It's time to get serious about those holiday gift lists, so I thought we would kick off December with some books that would interest the wine drinker on your list.
You may want to consider pairing your book with an appropriate wine to bring it to life.
It's been an excellent year or two for wine books so let's start with the king and queen of wine, Hugh Johnson and Jancis Robinson. One of the first and most meaningful books is Johnson's The World Atlas of Wine, first published in 1971. About 4.5 million copies later, The World Atlas of Wine 7th edition by Johnson and Robinson is out in 16 languages. Johnson and Robinson have co-written the last three editions, the most recent of which sells for $35.There are 215 maps in the new editions, from coastal Croatia, Khaketi in Georgia, Canterbury in New Zealand, Swartland in South Africa, Northern Virginia in the U.S., and Ningxia in China. Nearly 42 years after it was first published, this book is still among the top-10 required texts for wine drinkers.
Not new in 2013 but timeless and current as of November 2012 is the definitive book on grapes, Wine Grapes: A Complete Guide to 1,368 Vine Varieties, Including Their Origins and Flavours, by Jancis Robinson for $122. This is the one that stops all the arguments about which grapes are grown where and where they originated.
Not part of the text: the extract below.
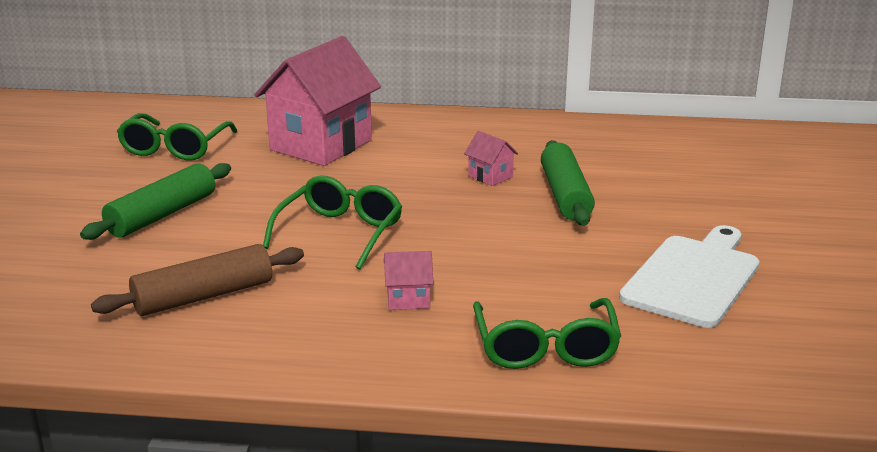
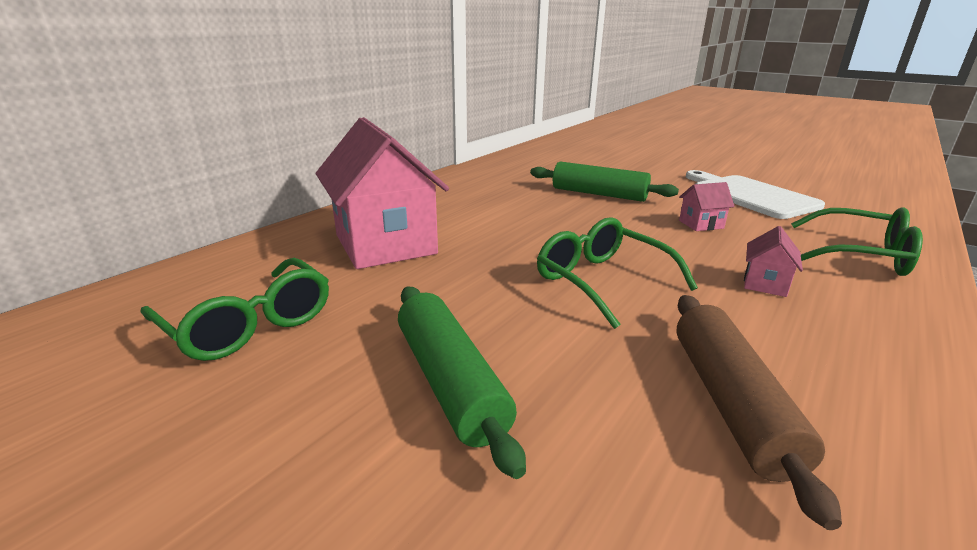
camera: 60 degrees left, 0 degrees up
pink house [464,131,518,186] -> pink house moved to [679,182,735,231]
The book I most enjoyed reading this year was Postmodern Winemaking: Rethinking the Modern Science of an Ancient Craft, $32, by Clark Smith, a winemaker for Diamond Ridge Vineyards and his WineSmith Cellars. Smith consults with hundreds of winemakers, is an adjunct professor at Fresno State University and lectures widely on wine chemistry fundamentals. The book covers a wide range of hot-button winemaking topics and the many choices available to the post-modern winemaker in pursuit of making what few do: complex wines. It's a must read for budding sommeliers, winemakers and for those interested in the science of wine.
I enjoyed spending some time with Stephan Reinhardt this year in Napa Valley and it reinforced what I already liked about his studious and comprehensive book, The Finest Wines of Germany: A Regional Guide to the Best Producers and Their Wines, $27. In a world gone mad about Riesling, Reinhardt does a terrific job of exploring the masters of Riesling and the famed sites behind many of Germany's best wines.
My Favorite Burgundies, $39.50, by Clive Coates looks at his favourite Burgundy estates, complete with nifty, detailed maps, plenty of new tasting notes and a wealth of insider information. Coates has covered Burgundy for more than 40 years, written two comprehensive bibles and steadfastly reviewed wines for decades in that classic tight-lipped English style.
Books with a local connection begin with Had a Glass 2013: Top 100 Wines Under $20, by James Nevison for $14.40. The annual value wine guide is put together by James Nevison, wine commentator for The Province. The book is focused on wines under $20 and more important, bottles you are likely to see in local government stores. It's a useful stocking stuffer, to say the least.
I should say something about Hugh Johnson's Pocket Wine Book 2014, $10, with fair notice that I was the Canadian editor. I kicked and shouted and managed to get a line or two on 30 Canadian wineries, bringing the Canadian content to a full two-page spread. The 37th edition is the ultimate compact guide. It's a great book for beginners, and there is invaluable vintage information from experts around the world.